Client provides certificate via environment variables (applies to Python, cuopt_cli, and C API):

export CUOPT_TLS_ENABLED=1
export CUOPT_TLS_ROOT_CERT=ca.crt
export CUOPT_TLS_CLIENT_CERT=client.crt
export CUOPT_TLS_CLIENT_KEY=client.key

Or programmatically via grpc_client_config_t:

config.enable_tls = true;
config.tls_root_certs = read_file("ca.crt");
config.tls_client_cert = read_file("client.crt");
config.tls_client_key = read_file("client.key");

Message Size Limits

Configuration Default Notes
Server --max-message-mb 256 MiB Per-message limit (also --max-message-bytes for exact byte values)
Server clamping [4 KiB, ~2 GiB] Enforced at startup to stay within protobuf's serialization limit
Client max_message_bytes 256 MiB Clamped to [4 MiB, ~2 GiB] at construction
Chunk size 16 MiB Payload per SendArrayChunk/GetResultChunk
Chunked threshold 75% of max_message_bytes Problems above this use chunked upload (e.g. 192 MiB when max is 256 MiB)

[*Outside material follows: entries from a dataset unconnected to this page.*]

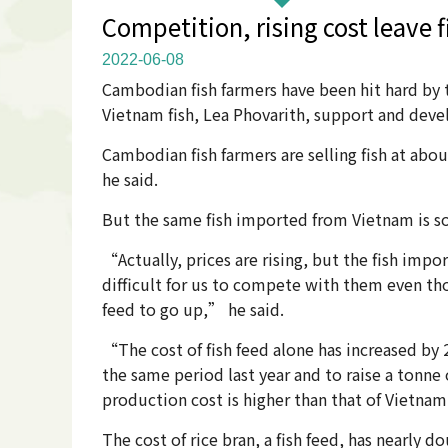
Competition, rising cost leave fi
2022-06-08
Cambodian fish farmers have been hit hard by 
Vietnam fish, Lea Phovarith, support and dev
Cambodian fish farmers are selling fish at abou
he said.
But the same fish imported from Vietnam is sold
“Actually, prices are rising, but the fish impor
difficult for us to compete with them even thou
feed to go up,” he said.
“The cost of fish feed alone has increased by
the same period last year and to raise a tonne 
production cost is higher than that of Vietnam
The cost of rice bran, a fish feed, has nearly d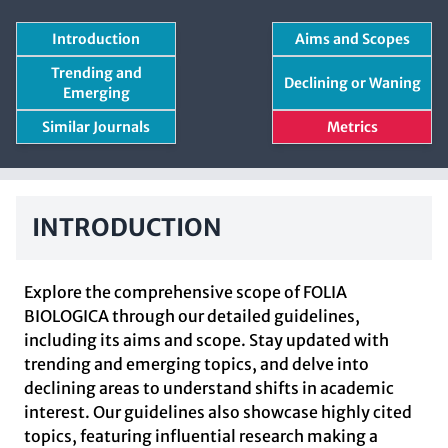
Introduction
Aims and Scopes
Trending and
Declining or Waning
Emerging
Similar Journals
Metrics
INTRODUCTION
Explore the comprehensive scope of FOLIA
BIOLOGICA through our detailed guidelines,
including its aims and scope. Stay updated with
trending and emerging topics, and delve into
declining areas to understand shifts in academic
interest. Our guidelines also showcase highly cited
topics, featuring influential research making a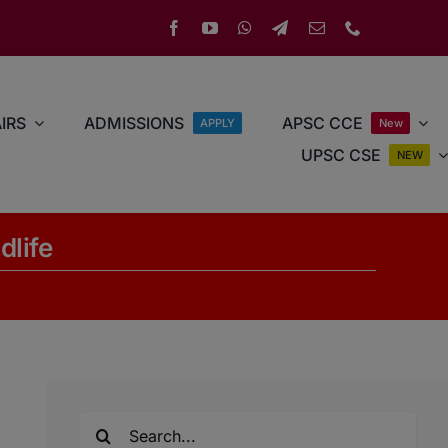
IRS
ADMISSIONS
APSC CCE
APPLY
New
UPSC CSE
NEW
dlife
Search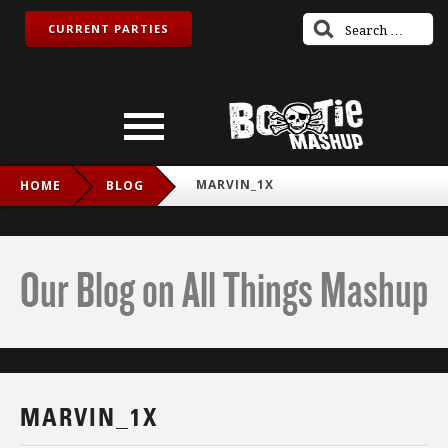
CURRENT PARTIES
MARVIN_1X
HOME
BLOG
Our Blog on All Things Mashup
MARVIN_1X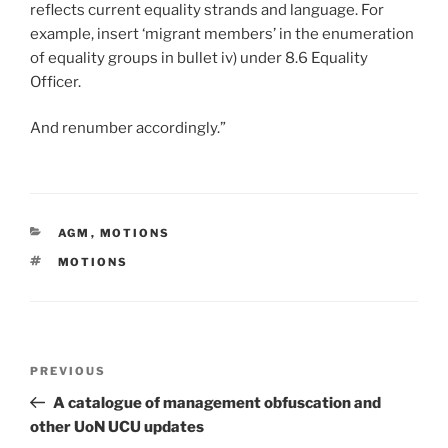
reflects current equality strands and language. For
example, insert ‘migrant members’ in the enumeration
of equality groups in bullet iv) under 8.6 Equality
Officer.
And renumber accordingly.”
CATEGORIES
AGM
,
MOTIONS
TAGS
MOTIONS
Post
Previous
PREVIOUS
navigation
Post
A catalogue of management obfuscation and
other UoN UCU updates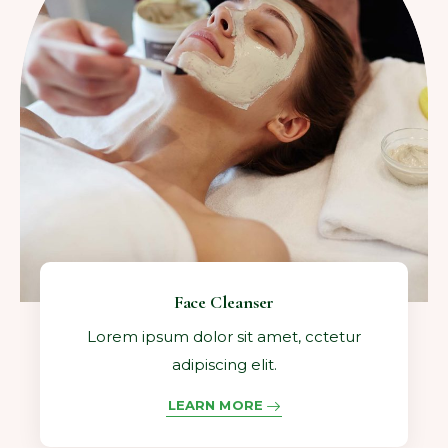
Face Cleanser
Lorem ipsum dolor sit amet, cctetur
adipiscing elit.
LEARN MORE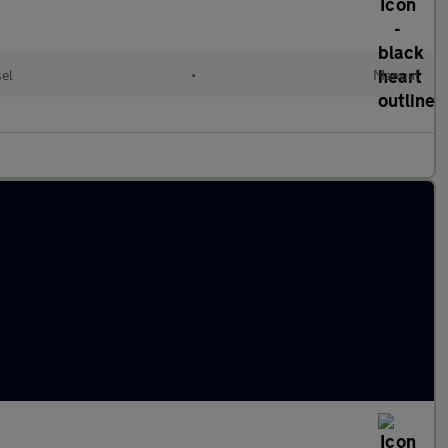
sel
•
Manual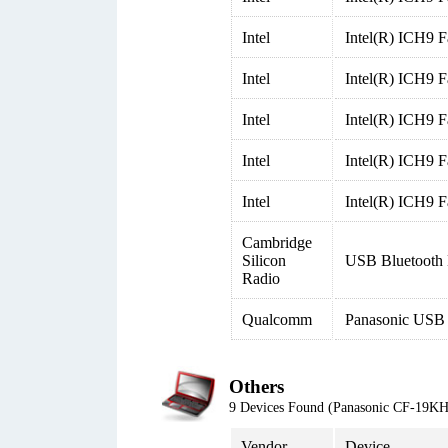
Intel
Intel(R) ICH9 F
Intel
Intel(R) ICH9 F
Intel
Intel(R) ICH9 F
Intel
Intel(R) ICH9 
Intel
Intel(R) ICH9 
Cambridge
Silicon
USB Bluetooth 
Radio
Qualcomm
Panasonic USB
Others
9 Devices Found (Panasonic CF-19
Vendor
Device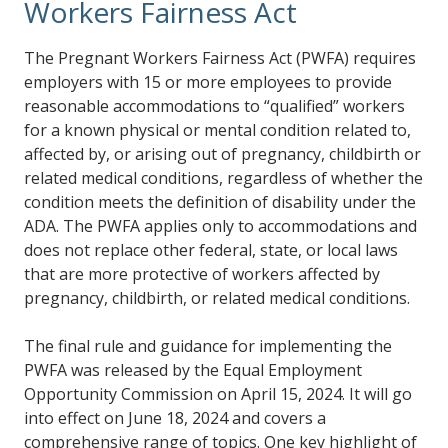
Workers Fairness Act
The Pregnant Workers Fairness Act (PWFA) requires
employers with 15 or more employees to provide
reasonable accommodations to “qualified” workers
for a known physical or mental condition related to,
affected by, or arising out of pregnancy, childbirth or
related medical conditions, regardless of whether the
condition meets the definition of disability under the
ADA. The PWFA applies only to accommodations and
does not replace other federal, state, or local laws
that are more protective of workers affected by
pregnancy, childbirth, or related medical conditions.
The final rule and guidance for implementing the
PWFA was released by the Equal Employment
Opportunity Commission on April 15, 2024. It will go
into effect on June 18, 2024 and covers a
comprehensive range of topics. One key highlight of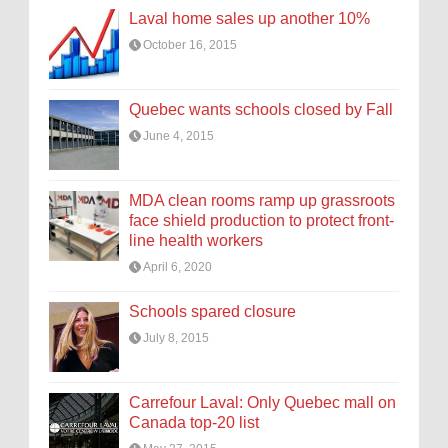
Laval home sales up another 10%
October 16, 2015
Quebec wants schools closed by Fall
June 4, 2015
MDA clean rooms ramp up grassroots
face shield production to protect front-
line health workers
April 6, 2020
Schools spared closure
July 8, 2015
Carrefour Laval: Only Quebec mall on
Canada top-20 list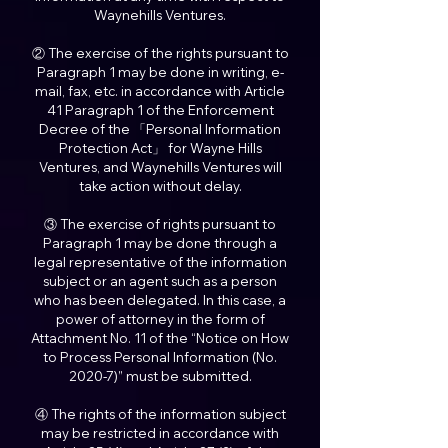
Waynehills Ventures.
② The exercise of the rights pursuant to
Paragraph 1 may be done in writing, e-
mail, fax, etc. in accordance with Article
41 Paragraph 1 of the Enforcement
Decree of the 「Personal Information
Protection Act」 for Wayne Hills
Ventures, and Waynehills Ventures will
take action without delay.
③ The exercise of rights pursuant to
Paragraph 1 may be done through a
legal representative of the information
subject or an agent such as a person
who has been delegated. In this case, a
power of attorney in the form of
Attachment No. 11 of the “Notice on How
to Process Personal Information (No.
2020-7)” must be submitted.
④ The rights of the information subject
may be restricted in accordance with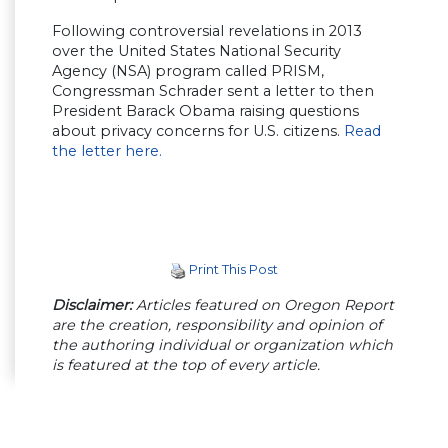
Following controversial revelations in 2013
over the United States National Security
Agency (NSA) program called PRISM,
Congressman Schrader sent a letter to then
President Barack Obama raising questions
about privacy concerns for U.S. citizens.
Read
the letter here.
Print This Post
Disclaimer:
Articles featured on Oregon Report
are the creation, responsibility and opinion of
the authoring individual or organization which
is featured at the top of every article.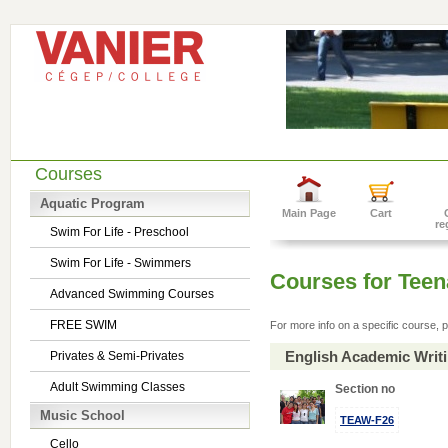
Courses
Aquatic Program
Main Page
Cart
re
Swim For Life - Preschool
Swim For Life - Swimmers
Courses for Tee
Advanced Swimming Courses
FREE SWIM
For more info on a specific course, p
English Academic Writ
Privates & Semi-Privates
Adult Swimming Classes
Section no
Music School
TEAW-F26
Cello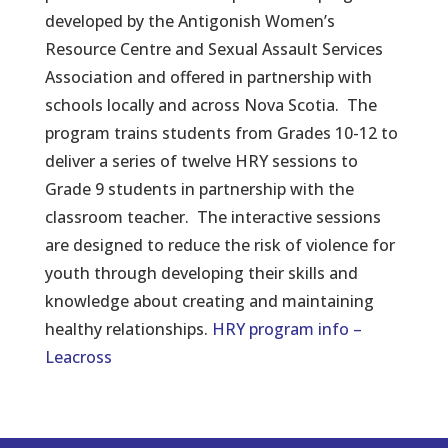
developed by the Antigonish Women’s
Resource Centre and Sexual Assault Services
Association and offered in partnership with
schools locally and across Nova Scotia. The
program trains students from Grades 10-12 to
deliver a series of twelve HRY sessions to
Grade 9 students in partnership with the
classroom teacher. The interactive sessions
are designed to reduce the risk of violence for
youth through developing their skills and
knowledge about creating and maintaining
healthy relationships.
HRY program info –
Leacross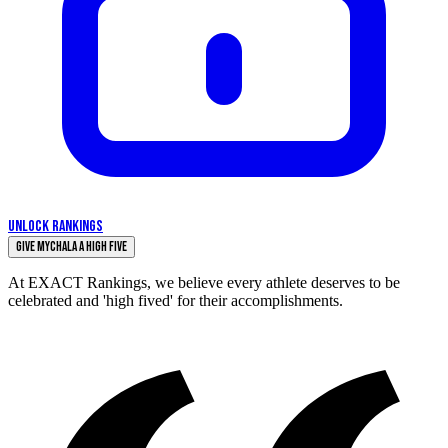
UNLOCK RANKINGS
Give Mychala a High Five
At EXACT Rankings, we believe every athlete deserves to be
celebrated and 'high fived' for their accomplishments.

Chunked transfer allows unlimited total payload size; only individual chunks must fit within the per-message limit. Neither client nor server allows "unlimited" message size — both clamp to the protobuf 2 GiB ceiling.

Security Notes

  1. gRPC Layer: All client-server message parsing uses protobuf-generated code
  2. Internal Pipe: The server-to-worker pipe uses protobuf for metadata headers and length-prefixed raw read()/write() for bulk array data. This pipe is internal to the server process (main → forked worker) and not exposed to clients.
  3. Standard gRPC Security: HTTP/2 framing, flow control, standard status codes
  4. TLS Support: Optional encryption with mutual authentication
  5. Input Validation: Server validates all incoming gRPC messages before processing

Data Flow Summary

┌─────────┐                                    ┌─────────────┐
│ Client  │                                    │   Server    │
│         │  SubmitJob (small)                 │             │
│ problem ├───────────────────────────────────►│ deserialize │
│         │  -or- Chunked Upload (large)       │      ↓      │
│         │                                    │   worker    │
│         │                                    │   process   │
│         │  GetResult (small)                 │      ↓      │
│ solution│◄───────────────────────────────────┤  serialize  │
│         │  -or- Chunked Download (large)     │             │
└─────────┘                                    └─────────────┘

See GRPC_SERVER_ARCHITECTURE.md for details on internal server architecture.

Code Generation

The cpp/codegen directory (optional) generates conversion snippets from field_registry.yaml. Targets include:

  • Settings: PDLP/MIP settings ↔ proto (replacing hand-written blocks in the settings mapper).
  • Result header/scalars/arrays: ChunkedResultHeader and array field handling.
  • Field element size: grpc_field_element_size.hpp (ArrayFieldId → byte size).
  • Incumbent: grpc_incumbent_proto.hpp (build/parse Incumbent messages).

Adding or changing a proto field can be done via YAML and regenerate instead of editing mapper code by hand.

Build

  • libcuopt: Includes the mapper .cpp files, grpc_client.cpp, and solve_remote.cpp. Requires CUOPT_ENABLE_GRPC, gRPC, and protobuf. Proto generation is done by CMake custom commands that depend on the .proto files in cpp/src/grpc/.
  • cuopt_grpc_server: Executable built from cpp/src/grpc/server/*.cpp; links libcuopt, gRPC, protobuf.

Tests that use the client (e.g. grpc_client_test.cpp, grpc_integration_test.cpp) get cpp/src/grpc and cpp/src/grpc/client in their include path.